Thursday, April 10, 2008

The Biblical tradition of polygamy

The recent events at the polygamist compound make me think of the profound dishonesty of Christians who spit out their family values at gay people, using the Bible.

I recently watched the movie Lifting the Veil on Poligamy, a piece of anti-Mormon Christian propaganda that does not even address, in fact it even denies, the presence of polygamy in the Bible. Not only does polygamy originate in the Bible, but the rape of women is ordered there in verses such as the ones in Deuteronomy 21, where there are instructions to massacre entire tribes and take their women, if found to be attractive.

The history of polygamist abuse of children and women starts with Abraham himself, the inventor of the Abrahamic religious tradition, who had a wife Sarah, as well as had children with one of his slaves, Hagar. In the story, under the whispers of Sarah, he ends up exiling his slave and his firstborn son, Ishmael, to the desert with no more than a bottle of water and piece of bread, because Sarah did not want her son to share his inheritance with the slave woman's son.

and she said to Abraham, "Get rid of that slave woman and her son, for that slave woman's son will never share in the inheritance with my son Isaac." - Genesis 21:10

The Bible relates that it is a miracle that Hagar and Ishmael even survived.

When the water in the skin was gone, she put the boy under one of the bushes. Then she went off and sat down nearby, about a bowshot away, for she thought, "I cannot watch the boy die." And as she sat there nearby, she began to sob. - Genesis 21:15-6

After that, we see in Genesis 30 his grandson, Jacob, having sex with two of his wives (Rachel and Leah, who were sisters) and two of his slaves. Out of these four women, the twelve tribes of Israel arise. The Bible does not utter absolutely any form of value judgement against polygamy or sex with slaves (which, presumably, did not require their consent and served as moral justification for this practice in the New World for almost 400 years). This was family values in the Bible.

Not only does the Bible indicate that Abraham sent his own son off into the wilderness with his helpless mother, but the authors of the Bible believed that the God of Abraham had allowed him to do so. Only in the Bible, with its twisted presentation of family values, does abandoning one's own child become a sacred duty, and a polygamist father was stripped of all responsibility by virtue of these verses.

And so, it's only thanks to the legends of Abraham, Jacob and the like that false prophets such as Muhammad and Joseph Smith were able to get away with so much iniquity and abuse, and were able to confuse the common sense and good judgement of ignorant persons who followed them, carrying forward this institution of polygamy and presenting it as a moral, correct, God-given law that they had to submit to. It originates in the Bible, and it finds legitimacy there.

If DCFS had existed four thousand years ago in the Middle East, and if Abraham and Jacob had been caught raping their slaves and practicing polygamy, they would have probably been convicted like normal criminals ... and after the fact, Abraham would have been also forced to pay child support to Hagar, since he abandoned Ishmael. By today's standards, the most important of all Biblical patriarchs was a deadbeat dad.

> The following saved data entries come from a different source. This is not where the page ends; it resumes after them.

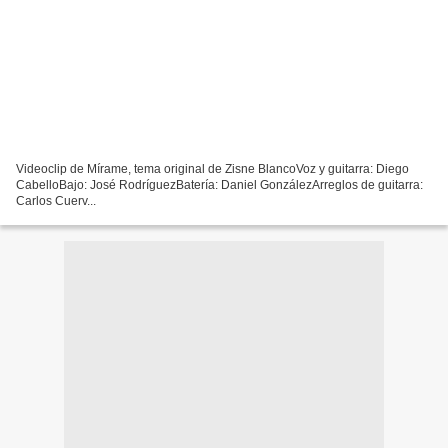
Videoclip de Mírame, tema original de Zisne BlancoVoz y guitarra: Diego
CabelloBajo: José RodríguezBatería: Daniel GonzálezArreglos de guitarra:
Carlos Cuerv...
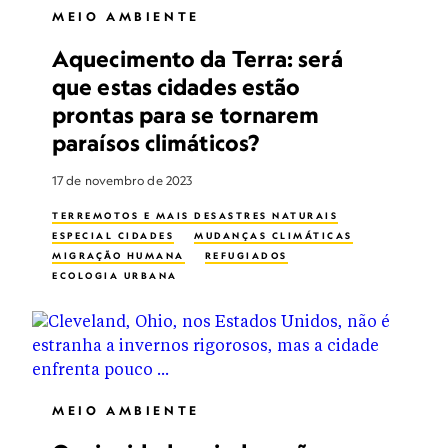
MEIO AMBIENTE
Aquecimento da Terra: será
que estas cidades estão
prontas para se tornarem
paraísos climáticos?
17 de novembro de 2023
TERREMOTOS E MAIS DESASTRES NATURAIS
ESPECIAL CIDADES
MUDANÇAS CLIMÁTICAS
MIGRAÇÃO HUMANA
REFUGIADOS
ECOLOGIA URBANA
PLANEJAMENTO URBANO
MEIO AMBIENTE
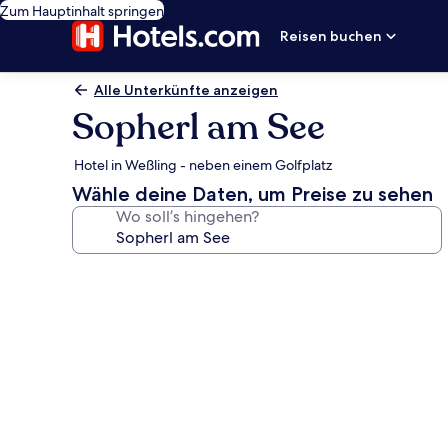
Zum Hauptinhalt springen
Reisen buchen
Alle Unterkünfte anzeigen
Sopherl am See
Hotel in Weßling - neben einem Golfplatz
Wähle deine Daten, um Preise zu sehen
Wo soll’s hingehen?
Fotogalerie
von
Sopherl
am
See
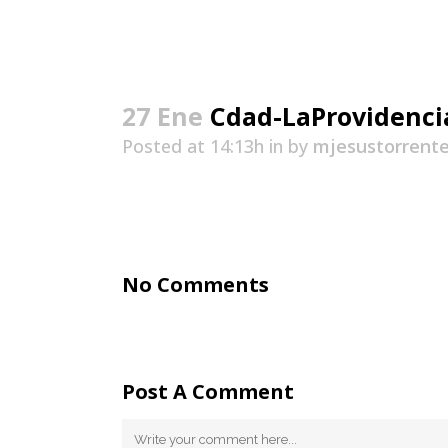
27 Ene
Cdad-LaProvidenci
Posted at 14:13h
in
by
mjesustorrent
No Comments
Post A Comment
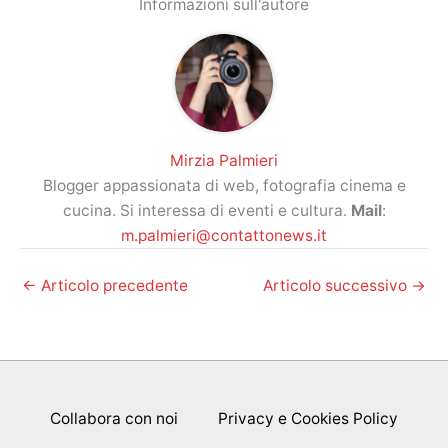
Informazioni sull'autore
Mirzia Palmieri
Blogger appassionata di web, fotografia cinema e
cucina. Si interessa di eventi e cultura.
Mail
:
m.palmieri@contattonews.it
←
Articolo precedente
Articolo successivo
→
Collabora con noi
Privacy e Cookies Policy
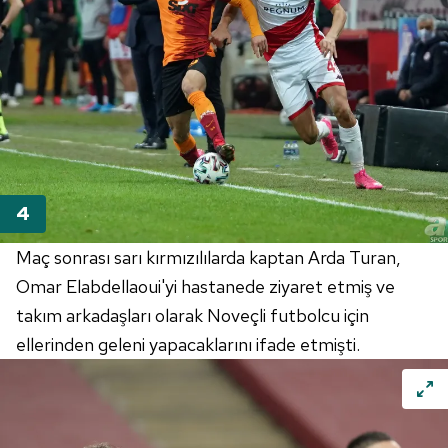
Maç sonrası sarı kırmızılılarda kaptan Arda Turan,
Omar Elabdellaoui'yi hastanede ziyaret etmiş ve
takım arkadaşları olarak Noveçli futbolcu için
ellerinden geleni yapacaklarını ifade etmişti.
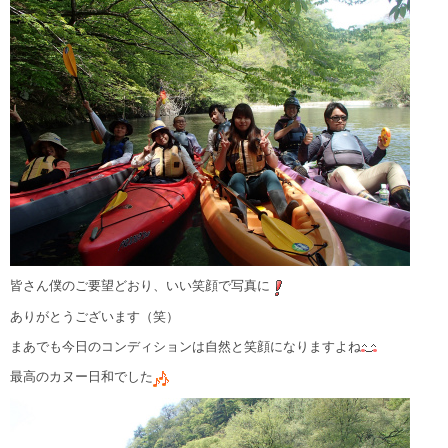
皆さん僕のご要望どおり、いい笑顔で写真に
ありがとうございます（笑）
まあでも今日のコンディションは自然と笑顔になりますよね
最高のカヌー日和でした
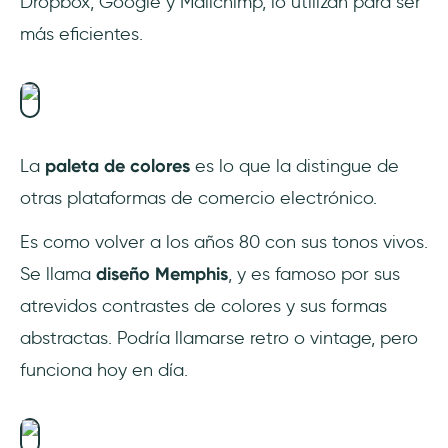
Dropbox, Google y Mailchimp, lo utilizan para ser
más eficientes.
La
paleta de colores
es lo que la distingue de
otras plataformas de comercio electrónico.
Es como volver a los años 80 con sus tonos vivos.
Se llama
diseño Memphis
, y es famoso por sus
atrevidos contrastes de colores y sus formas
abstractas. Podría llamarse retro o vintage, pero
funciona hoy en día.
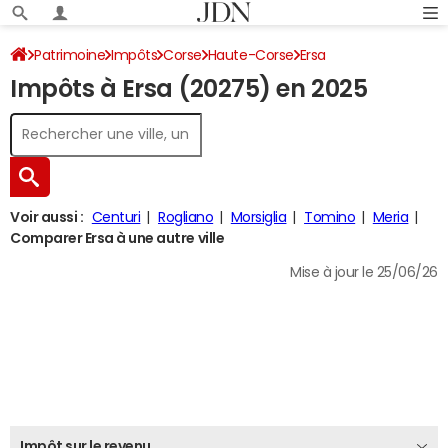
Patrimoine
Impôts
Corse
Haute-Corse
Ersa
Impôts à Ersa (20275) en 2025
Impôt sur le revenu
Voir aussi :
Centuri
Rogliano
Morsiglia
Tomino
Meria
Comparer Ersa à une autre ville
Mise à jour le 25/06/26
Impôt sur le revenu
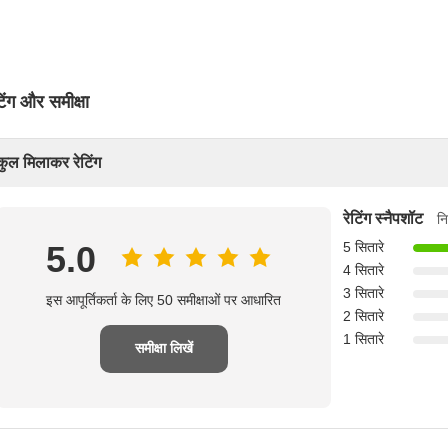
टिंग और समीक्षा
कुल मिलाकर रेटिंग
रेटिंग स्नैपशॉट
नि
5.0
5 सितारे
4 सितारे
3 सितारे
इस आपूर्तिकर्ता के लिए 50 समीक्षाओं पर आधारित
2 सितारे
1 सितारे
समीक्षा लिखें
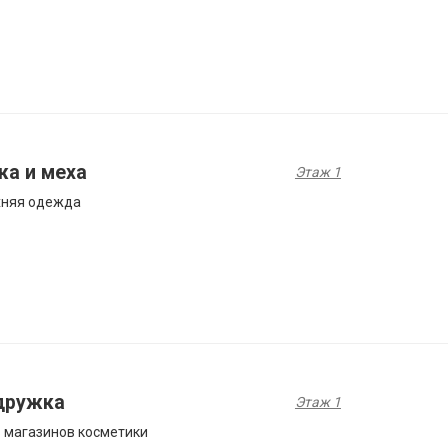
жа и меха
Этаж 1
хняя одежда
дружка
Этаж 1
 магазинов косметики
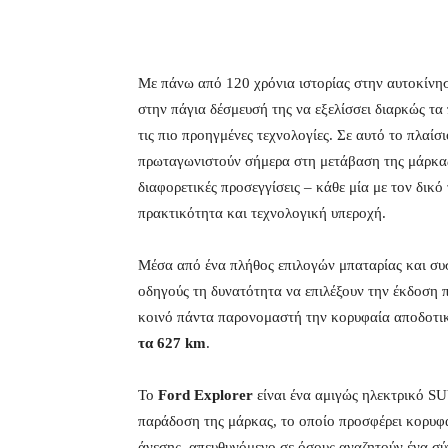
Με πάνω από 120 χρόνια ιστορίας στην αυτοκίνησ
στην πάγια δέσμευσή της να εξελίσσει διαρκώς τα
τις πιο προηγμένες τεχνολογίες. Σε αυτό το πλαίσ
πρωταγωνιστούν σήμερα στη μετάβαση της μάρκας
διαφορετικές προσεγγίσεις – κάθε μία με τον δικ
πρακτικότητα και τεχνολογική υπεροχή.
Μέσα από ένα πλήθος επιλογών μπαταρίας και συσ
οδηγούς τη δυνατότητα να επιλέξουν την έκδοση που
κοινό πάντα παρονομαστή την κορυφαία αποδοτικ
τα 627 km
.
Το
Ford
Explorer
είναι ένα αμιγώς ηλεκτρικό SU
παράδοση της μάρκας, το οποίο προσφέρει κορυφ
άνεσης, απευθυνόμενο σε όσους αναζητούν ένα σύ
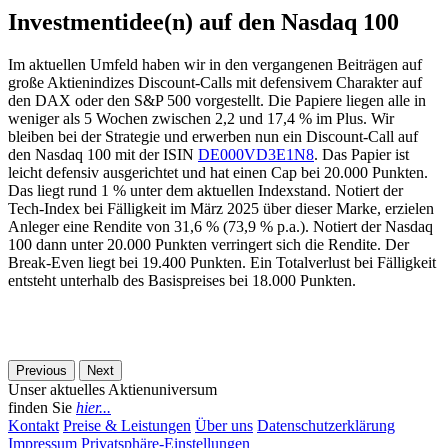
Investmentidee(n) auf den Nasdaq 100
Im aktuellen Umfeld haben wir in den vergangenen Beiträgen auf
große Aktienindizes Discount-Calls mit defensivem Charakter auf
den DAX oder den S&P 500 vorgestellt. Die Papiere liegen alle in
weniger als 5 Wochen zwischen 2,2 und 17,4 % im Plus. Wir
bleiben bei der Strategie und erwerben nun ein Discount-Call auf
den Nasdaq 100 mit der ISIN
DE000VD3E1N8
. Das Papier ist
leicht defensiv ausgerichtet und hat einen Cap bei 20.000 Punkten.
Das liegt rund 1 % unter dem aktuellen Indexstand. Notiert der
Tech-Index bei Fälligkeit im März 2025 über dieser Marke, erzielen
Anleger eine Rendite von 31,6 % (73,9 % p.a.). Notiert der Nasdaq
100 dann unter 20.000 Punkten verringert sich die Rendite. Der
Break-Even liegt bei 19.400 Punkten. Ein Totalverlust bei Fälligkeit
entsteht unterhalb des Basispreises bei 18.000 Punkten.
Previous
Next
Unser aktuelles Aktienuniversum
finden Sie
hier...
Kontakt
Preise & Leistungen
Über uns
Datenschutzerklärung
Impressum
Privatsphäre-Einstellungen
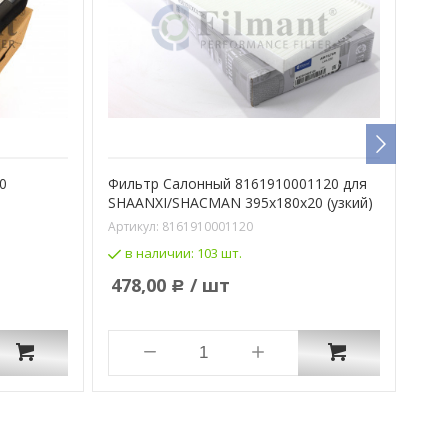
0
Фильтр Салонный 8161910001120 для
Фил
SHAANXI/SHACMAN 395x180x20 (узкий)
уго
Артикул:
8161910001120
Арти
в наличии:
103 шт.
в
478,00
/ шт
1 
Р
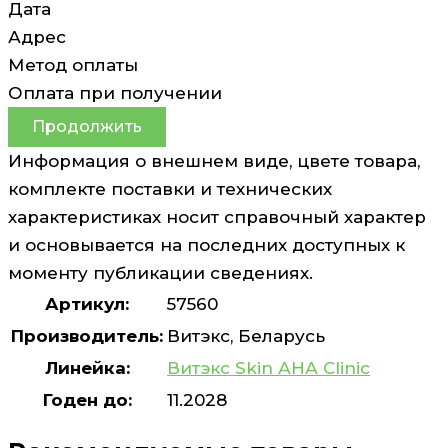
Дата
Адрес
Метод оплаты
Оплата при получении
Продолжить
Информация о внешнем виде, цвете товара,
комплекте поставки и технических
характеристиках носит справочный характер
и основывается на последних доступных к
моменту публикации сведениях.
Артикул:
57560
Производитель:
Витэкс, Беларусь
Линейка:
Витэкс Skin АНА Clinic
Годен до:
11.2028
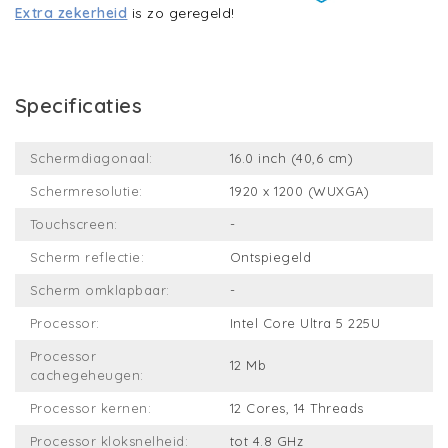
Extra zekerheid
is zo geregeld!
Specificaties
Schermdiagonaal:
16.0 inch (40,6 cm)
Schermresolutie:
1920 x 1200 (WUXGA)
Touchscreen:
-
Scherm reflectie:
Ontspiegeld
Scherm omklapbaar:
-
Processor:
Intel Core Ultra 5 225U
Processor
12 Mb
cachegeheugen:
Processor kernen:
12 Cores, 14 Threads
Processor kloksnelheid:
tot 4.8 GHz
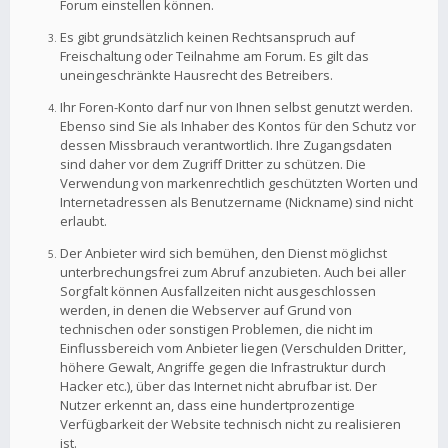
Forum einstellen können.
Es gibt grundsätzlich keinen Rechtsanspruch auf
Freischaltung oder Teilnahme am Forum. Es gilt das
uneingeschränkte Hausrecht des Betreibers.
Ihr Foren-Konto darf nur von Ihnen selbst genutzt werden.
Ebenso sind Sie als Inhaber des Kontos für den Schutz vor
dessen Missbrauch verantwortlich. Ihre Zugangsdaten
sind daher vor dem Zugriff Dritter zu schützen. Die
Verwendung von markenrechtlich geschützten Worten und
Internetadressen als Benutzername (Nickname) sind nicht
erlaubt.
Der Anbieter wird sich bemühen, den Dienst möglichst
unterbrechungsfrei zum Abruf anzubieten. Auch bei aller
Sorgfalt können Ausfallzeiten nicht ausgeschlossen
werden, in denen die Webserver auf Grund von
technischen oder sonstigen Problemen, die nicht im
Einflussbereich vom Anbieter liegen (Verschulden Dritter,
höhere Gewalt, Angriffe gegen die Infrastruktur durch
Hacker etc.), über das Internet nicht abrufbar ist. Der
Nutzer erkennt an, dass eine hundertprozentige
Verfügbarkeit der Website technisch nicht zu realisieren
ist.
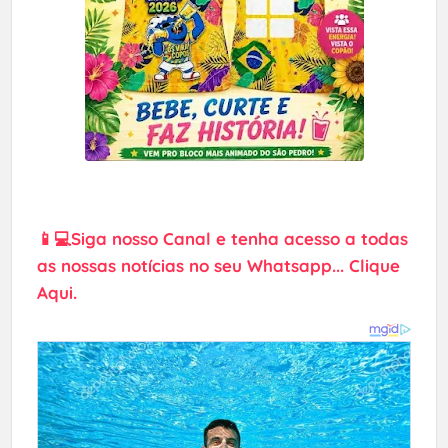
📱💻Siga nosso Canal e tenha acesso a todas
as nossas notícias no seu Whatsapp... Clique
Aqui.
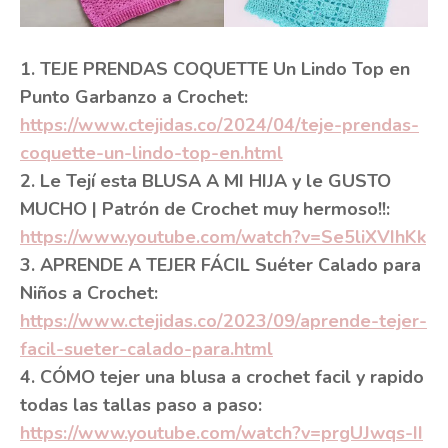
1. TEJE PRENDAS COQUETTE Un Lindo Top en
Punto Garbanzo a Crochet:
https://www.ctejidas.co/2024/04/teje-prendas-
coquette-un-lindo-top-en.html
2. Le Tejí esta BLUSA A MI HIJA y le GUSTO
MUCHO | Patrón de Crochet muy hermoso!!:
https://www.youtube.com/watch?v=Se5liXVIhKk
3. APRENDE A TEJER FÁCIL Suéter Calado para
Niños a Crochet:
https://www.ctejidas.co/2023/09/aprende-tejer-
facil-sueter-calado-para.html
4. CÓMO tejer una blusa a crochet facil y rapido
todas las tallas paso a paso:
https://www.youtube.com/watch?v=prgUJwqs-II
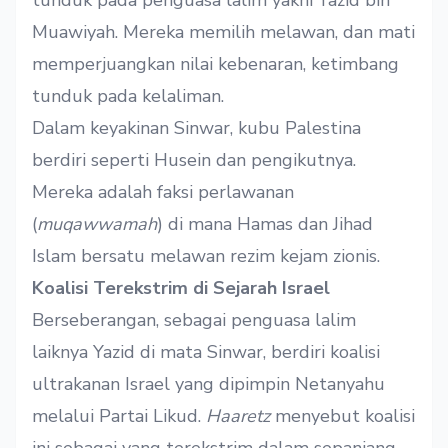
tunduk pada penguasa lalim yakni Yazid bin
Muawiyah. Mereka memilih melawan, dan mati
memperjuangkan nilai kebenaran, ketimbang
tunduk pada kelaliman.
Dalam keyakinan Sinwar, kubu Palestina
berdiri seperti Husein dan pengikutnya.
Mereka adalah faksi perlawanan
(
muqawwamah
) di mana Hamas dan Jihad
Islam bersatu melawan rezim kejam zionis.
Koalisi Terekstrim di Sejarah Israel
Berseberangan, sebagai penguasa lalim
laiknya Yazid di mata Sinwar, berdiri koalisi
ultrakanan Israel yang dipimpin Netanyahu
melalui Partai Likud.
Haaretz
menyebut koalisi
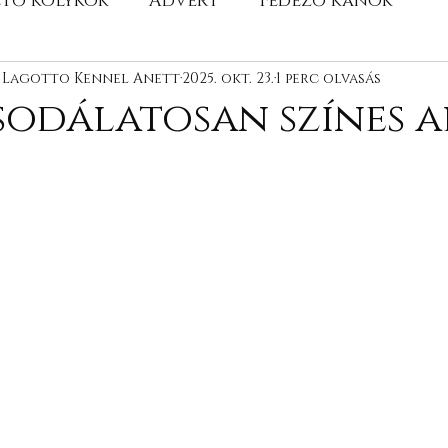
ető kölykök
Advert
Fedező kanok
e Lagotto Kennel Anett
Kutyáink bemutatása
2025. okt. 23.
Fotózások
1 perc olvasás
Ol
sodálatosan színes 
Almok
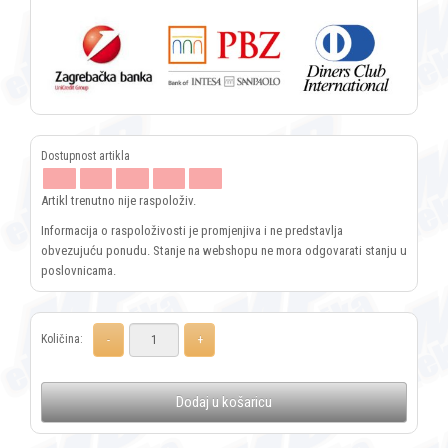
Artikl trenutno nije raspoloživ.
Informacija o raspoloživosti je promjenjiva i ne predstavlja
obvezujuću ponudu. Stanje na webshopu ne mora odgovarati stanju u
poslovnicama.
Količina:
Dodaj u košaricu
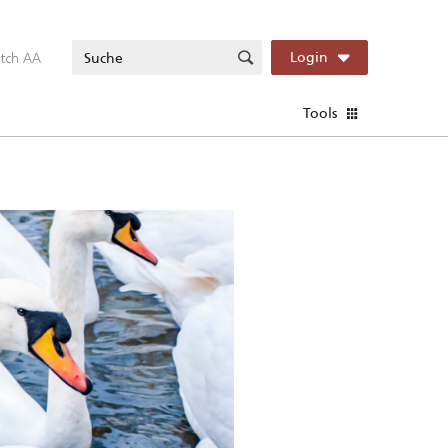
itch AA
Login
Tools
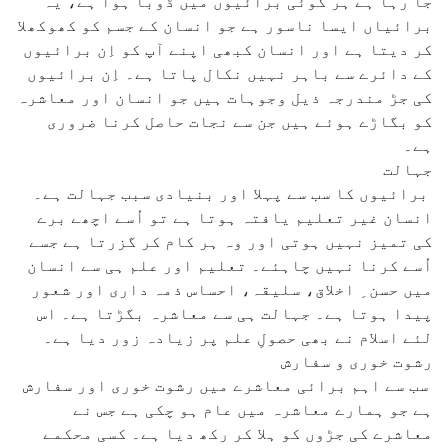
جا رہا ہے ہر کوئی برائیوں میں ڈوبا ہوا ہے، یہ
برائیاں ایسا ناسور ہے جو انسان کے جسم کو کھوکھلا
کر دیتا ہے اور انسان کبھی اپنے آپ کو اِن برائیوں
کے دائرے سے باہر نہیں نکال پاتا ہے۔ اِن برائیوں
کی جڑ مندرجہ ذیل وجوہات ہیں جو انسان اور معاشرہ
کو بگاڑے ہوئے ہیں جن سے نجات حاصل کرنا ضروری
ہے۔
جہالت
برائیوں کا سب سے پہلا اور بنیادی سبب جہالت ہے۔
انسان غیر تعلیم یافتہ ہوتا ہے تو اُسے اچھے برے
کی تمیز نہیں ہوتی اور وہ ہر کام کر گزرتا ہے جسے
اُسے کرنا نہیں چاہئے۔ تعلیم اور علم ہی سے انسان
میں حسن ِ اخلاق، سلیقہ، احساس ذمہ داری اور شعور
پیدا ہوتا ہے۔ جہالت ہی سے معاشرہ بگڑتا ہے۔ اس
لئے اسلام نے بھی حصولِ علم پر زیادہ زور دیا ہے۔
رشوت خوری و سفارش
سب سے اہم برائی معاشرے میں رشوت خوری اور سفارش
ہے جو ہمارے معاشرہ میں عام ہو چکی ہے جس نے
معاشرے کی جڑوں کو ہلا کر رکھ دیا ہے۔ کسی محکمے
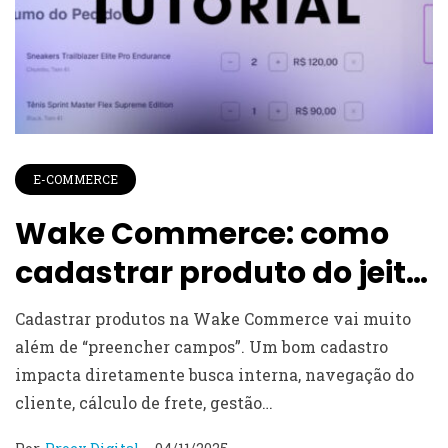
E-COMMERCE
Wake Commerce: como
cadastrar produto do jeito
certo (com variantes,
Cadastrar produtos na Wake Commerce vai muito
estoque, preços e SEO)
além de “preencher campos”. Um bom cadastro
impacta diretamente busca interna, navegação do
cliente, cálculo de frete, gestão…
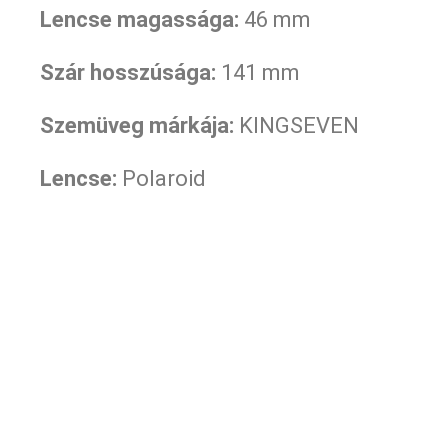
Lencse magassága:
46 mm
Szár hosszúsága:
141
mm
Szemüveg márkája:
KINGSEVEN
Lencse:
Polaroid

The Bible is also the first one to illustrate the animosity and jealousy that existed within these polygamist families. Not only do we know of Hagar and Ishmael, but we also know that Jacob's children sold their own half brother Joseph as a slave. The dynamics that existed in these families were absolutely dysfunctional.

Perhaps the culture of pervasive psychological, physical and sexual abuse that is found in modern Mormon polygamist nests should tell us something about the origins of the Biblical tradition itself, what the lives of the women who were abused and mistreated in the Bible were like, and it may even help to explain the episodes of anger, violence, and jealousy that the God of Abraham exhibited: the authors of the Bible were projecting their own dysfunctional models of relating to authority figures, which they learned as children.